┌─ Material to process

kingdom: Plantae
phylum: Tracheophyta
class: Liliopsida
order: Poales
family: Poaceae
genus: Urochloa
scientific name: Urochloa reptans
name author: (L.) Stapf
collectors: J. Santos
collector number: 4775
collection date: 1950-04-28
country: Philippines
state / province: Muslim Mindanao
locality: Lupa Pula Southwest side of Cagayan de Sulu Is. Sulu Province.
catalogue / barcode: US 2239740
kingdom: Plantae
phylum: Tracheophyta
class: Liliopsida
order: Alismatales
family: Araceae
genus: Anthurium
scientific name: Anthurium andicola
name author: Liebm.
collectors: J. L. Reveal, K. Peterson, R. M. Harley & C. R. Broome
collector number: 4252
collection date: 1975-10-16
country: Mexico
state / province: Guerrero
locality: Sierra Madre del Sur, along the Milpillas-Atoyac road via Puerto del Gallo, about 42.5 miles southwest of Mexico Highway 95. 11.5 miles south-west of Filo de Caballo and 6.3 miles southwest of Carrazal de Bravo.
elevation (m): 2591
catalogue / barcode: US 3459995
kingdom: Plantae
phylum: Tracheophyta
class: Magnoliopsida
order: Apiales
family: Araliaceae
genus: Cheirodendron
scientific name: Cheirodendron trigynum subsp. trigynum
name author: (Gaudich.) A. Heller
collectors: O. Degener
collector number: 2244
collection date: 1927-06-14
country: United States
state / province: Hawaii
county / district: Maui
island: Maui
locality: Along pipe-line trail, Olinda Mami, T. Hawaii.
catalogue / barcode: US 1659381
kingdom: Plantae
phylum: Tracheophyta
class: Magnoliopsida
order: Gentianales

└─

Give the lines from the one containing "county / district: Maui" through the end of the items as a JSON list of strings, with one string per line and any blank lines left out.

[
  "county / district: Maui",
  "island: Maui",
  "locality: Along pipe-line trail, Olinda Mami, T. Hawaii.",
  "catalogue / barcode: US 1659381",
  "kingdom: Plantae",
  "phylum: Tracheophyta",
  "class: Magnoliopsida",
  "order: Gentianales"
]